Cientistas detectam aglomerado inédito de matéria escura a 10 bilhões de anos-luz da Terra
Por Sandro Felix
Publicado em 14/10/25 às 16:39
Em uma descoberta que promete redefinir o entendimento sobre a composição do universo, uma equipe internacional de astrônomos identificou um pequeno aglomerado de matéria escura localizado a cerca de 10 bilhões de anos-luz da Terra, na borda do universo observável. O objeto misterioso possui uma massa estimada em um milhão de vezes a do Sol, segundo o estudo conduzido por pesquisadores da Universidade de York, no Reino Unido, e do Instituto Max Planck de Astrofísica, na Alemanha.
A matéria escura, que representa aproximadamente 27% de toda a matéria e energia do universo, é conhecida por sua natureza enigmática: ela não emite, reflete nem absorve luz, o que a torna invisível aos telescópios convencionais. No entanto, os cientistas conseguiram detectar sua presença por meio de um fenômeno físico conhecido como lente gravitacional — quando a gravidade de um corpo massivo desvia e distorce a luz de objetos que estão atrás dele.
O achado ocorreu de maneira quase acidental. Enquanto observavam um anel de Einstein — uma rara manifestação da lente gravitacional em que a luz de uma galáxia distante é curvada em forma de círculo —, os pesquisadores notaram uma distorção inesperada.
Caçar objetos escuros que não parecem emitir nenhuma luz é, sem dúvida, um desafio.

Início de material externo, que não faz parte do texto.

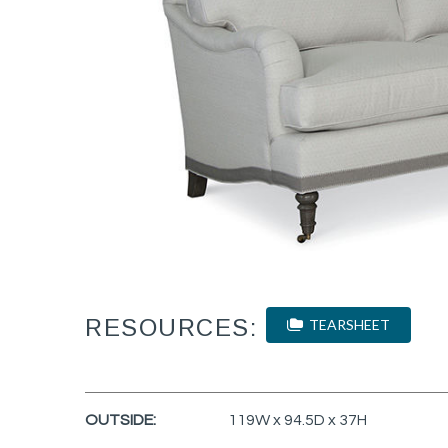
RESOURCES:
TEARSHEET
OUTSIDE:
119W x 94.5D x 37H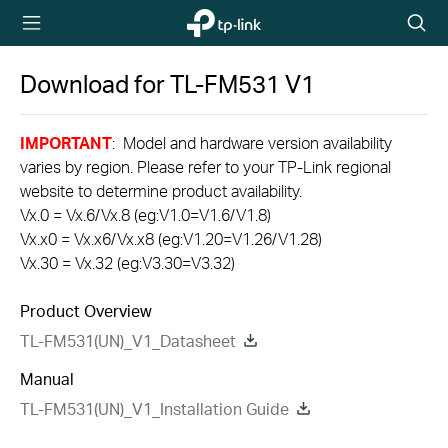
TP-Link,
Searc
Reliably
icon
Smart
Download for
TL-FM531
V1
IMPORTANT
: Model and hardware version availability
varies by region. Please refer to your TP-Link regional
website to determine product availability.
Vx.0 = Vx.6/Vx.8 (eg:V1.0=V1.6/V1.8)
Vx.x0 = Vx.x6/Vx.x8 (eg:V1.20=V1.26/V1.28)
Vx.30 = Vx.32 (eg:V3.30=V3.32)
Product Overview
TL-FM531(UN)_V1_Datasheet
Manual
TL-FM531(UN)_V1_Installation Guide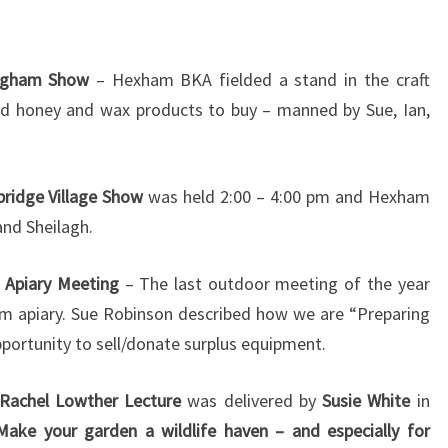
ingham Show
– Hexham BKA fielded a stand in the craft
nd honey and wax products to buy – manned by Sue, Ian,
ridge Village Show
was held 2:00 – 4:00 pm and Hexham
and Sheilagh.
 Apiary Meeting
– The last outdoor meeting of the year
am apiary. Sue Robinson described how we are “Preparing
pportunity to sell/donate surplus equipment.
Rachel Lowther Lecture
was delivered by
Susie White
in
Make your garden a wildlife haven – and especially for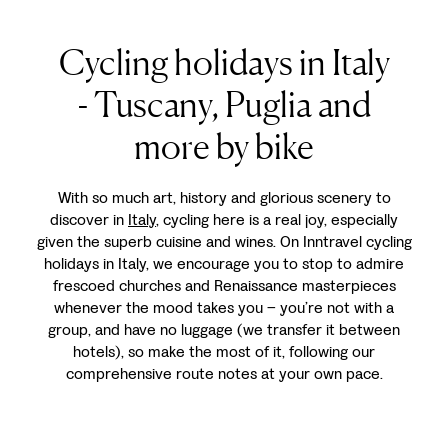
Cycling holidays in Italy
- Tuscany, Puglia and
more by bike
With so much art, history and glorious scenery to
discover in
Italy
, cycling here is a real joy, especially
given the superb cuisine and wines. On Inntravel cycling
holidays in Italy, we encourage you to stop to admire
frescoed churches and Renaissance masterpieces
whenever the mood takes you – you’re not with a
group, and have no luggage (we transfer it between
hotels), so make the most of it, following our
comprehensive route notes at your own pace.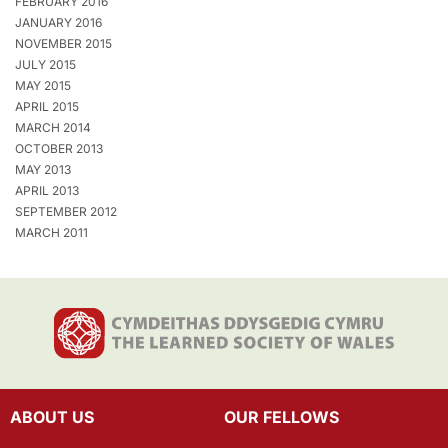
FEBRUARY 2016
JANUARY 2016
NOVEMBER 2015
JULY 2015
MAY 2015
APRIL 2015
MARCH 2014
OCTOBER 2013
MAY 2013
APRIL 2013
SEPTEMBER 2012
MARCH 2011
ABOUT US
OUR FELLOWS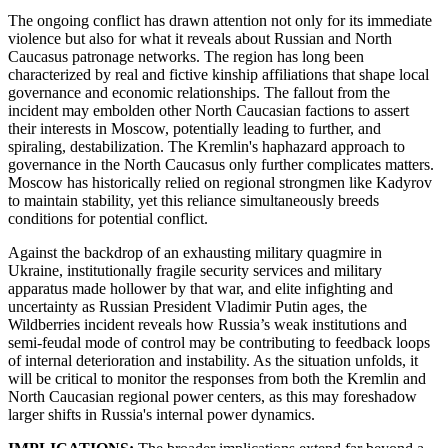
The ongoing conflict has drawn attention not only for its immediate
violence but also for what it reveals about Russian and North
Caucasus patronage networks. The region has long been
characterized by real and fictive kinship affiliations that shape local
governance and economic relationships. The fallout from the
incident may embolden other North Caucasian factions to assert
their interests in Moscow, potentially leading to further, and
spiraling, destabilization. The Kremlin's haphazard approach to
governance in the North Caucasus only further complicates matters.
Moscow has historically relied on regional strongmen like Kadyrov
to maintain stability, yet this reliance simultaneously breeds
conditions for potential conflict.
Against the backdrop of an exhausting military quagmire in
Ukraine, institutionally fragile security services and military
apparatus made hollower by that war, and elite infighting and
uncertainty as Russian President Vladimir Putin ages, the
Wildberries incident reveals how Russia’s weak institutions and
semi-feudal mode of control may be contributing to feedback loops
of internal deterioration and instability. As the situation unfolds, it
will be critical to monitor the responses from both the Kremlin and
North Caucasian regional power centers, as this may foreshadow
larger shifts in Russia's internal power dynamics.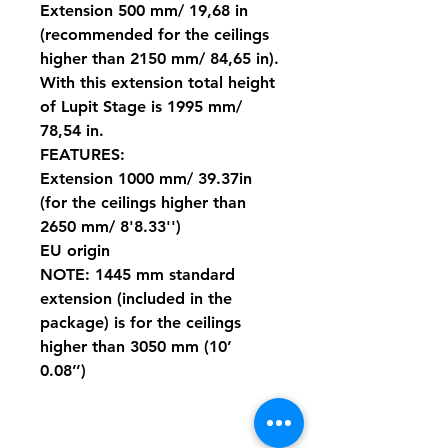
Extension 500 mm/ 19,68 in
(recommended for the ceilings
higher than 2150 mm/ 84,65 in).
With this extension total height
of Lupit Stage is 1995 mm/
78,54 in.
FEATURES:
Extension 1000 mm/ 39.37in
(for the ceilings higher than
2650 mm/ 8'8.33'')
EU origin
NOTE: 1445 mm standard
extension (included in the
package) is for the ceilings
higher than 3050 mm (10’
0.08’’)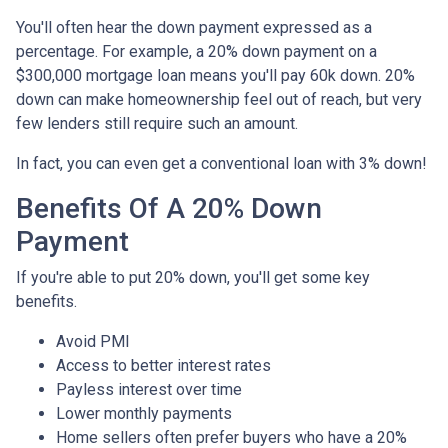
You'll often hear the down payment expressed as a
percentage. For example, a 20% down payment on a
$300,000 mortgage loan means you'll pay 60k down. 20%
down can make homeownership feel out of reach, but very
few lenders still require such an amount.
In fact, you can even get a conventional loan with 3% down!
Benefits Of A 20% Down
Payment
If you're able to put 20% down, you'll get some key
benefits.
Avoid PMI
Access to better interest rates
Payless interest over time
Lower monthly payments
Home sellers often prefer buyers who have a 20%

Como não podemos vê-los diretamente, usamos galáxias muito distantes como um tipo de ‘luz de fundo’ para procurar suas impressões gravitacionais, explicou Devon Powell, autor principal do estudo e pesquisador do Instituto Max Planck.
Para identificar o pequeno aglomerado de matéria escura, a equipe combinou a potência de radiotelescópios espalhados por diferentes continentes, incluindo a rede European Very Long Baseline Interferometric Network (EVN) — com antenas localizadas na Europa, Ásia, África do Sul e Porto Rico —, além do Green Bank Telescope, nos Estados Unidos, e o Very Long Baseline Array, no Havaí. Juntas, essas estruturas funcionaram como se formassem um telescópio do tamanho da Terra, capaz de detectar mínimas variações no espaço-tempo.
Os dados obtidos foram processados com algoritmos avançados alimentados por supercomputadores, revelando sutis deformações na luz das galáxias distantes.
Desde a primeira imagem em alta resolução, percebemos imediatamente um estreitamento no arco gravitacional — um indício claro de que havia algo ali. Somente um pequeno aglomerado de massa entre nós e a galáxia distante poderia causar esse efeito, destacou John McKean, coautor da pesquisa e astrônomo da Universidade de Groningen, nos Países Baixos.
Essa detecção é considerada um marco na astrofísica moderna. A matéria escura é tida como um dos maiores mistérios da cosmologia, essencial para explicar a estrutura e evolução do universo, mas até hoje permanece indetectável de forma direta. A identificação desse pequeno aglomerado fornece uma pista valiosa sobre como a matéria escura se distribui e interage com a luz e a gravidade.
Os cientistas afirmam que tais descobertas podem ajudar a compreender não apenas a composição do universo, mas também eventos que antecederam o Big Bang, já que a matéria escura é considerada uma das substâncias mais antigas e fundamentais do universo.
Cada nova evidência nos aproxima um pouco mais de entender como o universo realmente funciona, concluiu Powell.
Esses pequenos aglomerados de matéria escura são como as pegadas de um gigante invisível — sinais sutis, mas fundamentais, de uma força que molda tudo o que existe.